I put the lights on then too.


----------



## ajandj (Aug 28, 2011)

Bill, when yoda was little i was giving him about 15 woodies and 15 crickets for brekky


----------



## Grogshla (Aug 28, 2011)

for my dragon i put her basking lamp on in the morning waited a good hour then gave her a feed. I would wait till around 1pm and give her another feed. Then I would feed her a smaller feed around 5pm and leave her lights on for a few hours before switching them off. I usually fed as many crickets and woodies that she would eat in about 5 mins.
Also dust 2 feeds a week with vitamin powder and 5 feeds a week with calcium. I personally fed more like 7 feeds with calcium and 2 with vitamins.


----------



## BillReptiles (Aug 28, 2011)

oh ok guys thanks for the info. i bought calcium powder with d3 ? is that a good one


----------



## leamos (Aug 28, 2011)

Most calcium supps these days have Vit D3 added as I believe it aids in calcium absorption


----------



## BillReptiles (Aug 28, 2011)

so do i still have to get vitamin powder if i got d3 ?


----------



## Lollypop (Aug 28, 2011)

Hey! I've always found mine won't eat much when dusted with the vitamin powder - if you're feeding well on live feeders dusted with the calci powder with d3, + good selection of dark leafy greens, along with heat lights n uvb tube/light, all should be good.
Re work hrs - u can feed morning or night - if u start that early but want to enjoy your beardies of an evening, feed them when u get home but allow an xtra hr or 2 for them to digest before lights out. Simple


----------



## BillReptiles (Aug 28, 2011)

hay thanks for the reply, well i get home about 4 in the arfternoon so i think thats too late :/ but i might set it up the night b4 in a small plastic tub ( like what crickets/woodies come in from petshops) and get my little brother to just put it in b4 he goes to school.


----------



## Lollypop (Aug 28, 2011)

If u get home at 4 it's easy. Run your lights from say 7am-7pm - u get to feed them when u get home, they get to digest it, easy as. Or 8am -8pm. Or 9am-9pm..... A cheap timer from bunnings the go. No more stress.


----------



## BillReptiles (Aug 28, 2011)

ive got a timer,  but i leave for work at 5am and come home at 4pm. and since im getting baby beardies dont they have to be fed more 3 times a day? 

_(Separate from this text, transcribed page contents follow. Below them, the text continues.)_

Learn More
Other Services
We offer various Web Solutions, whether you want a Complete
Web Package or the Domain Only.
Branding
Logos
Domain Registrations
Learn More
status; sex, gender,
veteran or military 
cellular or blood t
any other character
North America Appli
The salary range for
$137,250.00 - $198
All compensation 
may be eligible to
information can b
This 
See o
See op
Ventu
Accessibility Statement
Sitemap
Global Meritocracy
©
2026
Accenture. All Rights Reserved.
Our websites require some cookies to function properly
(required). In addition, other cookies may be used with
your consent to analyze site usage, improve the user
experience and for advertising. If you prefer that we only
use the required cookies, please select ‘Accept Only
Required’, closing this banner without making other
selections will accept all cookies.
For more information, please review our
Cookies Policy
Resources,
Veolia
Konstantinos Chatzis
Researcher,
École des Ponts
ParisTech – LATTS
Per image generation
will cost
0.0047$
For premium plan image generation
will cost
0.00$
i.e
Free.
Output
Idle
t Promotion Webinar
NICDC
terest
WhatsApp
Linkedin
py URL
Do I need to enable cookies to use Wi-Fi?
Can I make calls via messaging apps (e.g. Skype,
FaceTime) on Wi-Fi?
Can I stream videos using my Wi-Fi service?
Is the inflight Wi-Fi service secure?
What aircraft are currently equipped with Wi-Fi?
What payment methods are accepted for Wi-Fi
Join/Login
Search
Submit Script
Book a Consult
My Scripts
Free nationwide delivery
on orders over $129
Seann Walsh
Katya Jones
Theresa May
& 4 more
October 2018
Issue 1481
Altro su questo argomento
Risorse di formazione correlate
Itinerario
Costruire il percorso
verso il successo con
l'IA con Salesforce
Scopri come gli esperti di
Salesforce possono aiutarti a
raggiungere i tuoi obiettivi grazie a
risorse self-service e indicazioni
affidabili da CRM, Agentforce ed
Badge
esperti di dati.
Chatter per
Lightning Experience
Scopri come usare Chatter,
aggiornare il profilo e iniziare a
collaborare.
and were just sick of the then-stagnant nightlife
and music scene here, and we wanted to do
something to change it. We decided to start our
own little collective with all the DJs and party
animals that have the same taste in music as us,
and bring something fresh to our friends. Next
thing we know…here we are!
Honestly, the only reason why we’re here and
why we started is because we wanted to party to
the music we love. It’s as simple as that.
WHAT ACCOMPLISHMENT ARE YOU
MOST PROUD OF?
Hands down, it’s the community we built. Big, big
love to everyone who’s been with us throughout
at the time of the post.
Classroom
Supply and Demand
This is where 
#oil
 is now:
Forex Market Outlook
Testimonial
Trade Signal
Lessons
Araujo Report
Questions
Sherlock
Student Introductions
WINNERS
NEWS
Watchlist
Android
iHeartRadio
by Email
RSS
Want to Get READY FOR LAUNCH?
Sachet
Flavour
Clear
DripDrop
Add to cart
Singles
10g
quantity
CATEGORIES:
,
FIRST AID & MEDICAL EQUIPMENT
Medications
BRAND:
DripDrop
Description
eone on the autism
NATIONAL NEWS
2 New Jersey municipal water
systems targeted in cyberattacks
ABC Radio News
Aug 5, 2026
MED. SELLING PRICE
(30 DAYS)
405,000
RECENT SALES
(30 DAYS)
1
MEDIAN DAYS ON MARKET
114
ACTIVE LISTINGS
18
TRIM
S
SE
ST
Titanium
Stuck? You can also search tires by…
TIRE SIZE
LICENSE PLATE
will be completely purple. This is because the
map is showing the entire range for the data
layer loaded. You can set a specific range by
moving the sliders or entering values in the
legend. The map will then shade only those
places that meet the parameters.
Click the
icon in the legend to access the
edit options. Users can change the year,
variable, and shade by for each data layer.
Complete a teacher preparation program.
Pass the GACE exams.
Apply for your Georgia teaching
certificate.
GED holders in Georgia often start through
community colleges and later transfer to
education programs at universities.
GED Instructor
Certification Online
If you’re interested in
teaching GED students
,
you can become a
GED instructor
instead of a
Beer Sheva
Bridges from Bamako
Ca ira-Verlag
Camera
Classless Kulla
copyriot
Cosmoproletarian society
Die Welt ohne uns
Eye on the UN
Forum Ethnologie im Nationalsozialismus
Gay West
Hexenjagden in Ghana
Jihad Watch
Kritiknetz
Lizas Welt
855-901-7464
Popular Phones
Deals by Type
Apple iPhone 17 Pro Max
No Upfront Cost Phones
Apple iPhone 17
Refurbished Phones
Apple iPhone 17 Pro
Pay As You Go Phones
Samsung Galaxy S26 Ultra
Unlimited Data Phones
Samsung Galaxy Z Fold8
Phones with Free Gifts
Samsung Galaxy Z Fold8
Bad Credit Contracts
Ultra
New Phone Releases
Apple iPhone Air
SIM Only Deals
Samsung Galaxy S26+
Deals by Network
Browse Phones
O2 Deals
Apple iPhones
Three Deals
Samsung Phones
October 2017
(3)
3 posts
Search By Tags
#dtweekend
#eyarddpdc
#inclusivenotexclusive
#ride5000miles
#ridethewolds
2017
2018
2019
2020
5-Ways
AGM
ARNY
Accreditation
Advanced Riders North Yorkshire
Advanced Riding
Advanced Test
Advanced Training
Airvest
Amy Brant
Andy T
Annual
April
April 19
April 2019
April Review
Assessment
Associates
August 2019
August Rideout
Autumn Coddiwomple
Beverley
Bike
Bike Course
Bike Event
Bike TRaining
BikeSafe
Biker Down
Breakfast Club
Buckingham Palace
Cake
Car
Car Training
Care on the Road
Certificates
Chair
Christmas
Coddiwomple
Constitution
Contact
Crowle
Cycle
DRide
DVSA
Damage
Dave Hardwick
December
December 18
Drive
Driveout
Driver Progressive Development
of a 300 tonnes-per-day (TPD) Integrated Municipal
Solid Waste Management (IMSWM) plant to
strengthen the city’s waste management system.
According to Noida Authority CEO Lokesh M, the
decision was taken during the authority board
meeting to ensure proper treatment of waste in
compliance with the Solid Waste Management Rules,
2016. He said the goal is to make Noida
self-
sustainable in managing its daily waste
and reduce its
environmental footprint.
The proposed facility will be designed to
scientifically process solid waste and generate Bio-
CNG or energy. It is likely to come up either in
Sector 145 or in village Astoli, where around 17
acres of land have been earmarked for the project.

thanks for the help by the way


----------



## Lollypop (Aug 28, 2011)

Hmmm, yes, if u go by all the research lol.
A really good feed once a day, & hopefully you're getting bubs that are at least 6wks old, + salad available daily..........Well, that should be it really. Honest.


----------



## BillReptiles (Aug 28, 2011)

well i havnt found any yet but ill be sure to get them at 6 weeks  and ill c what i can do thanks heaps for your help


----------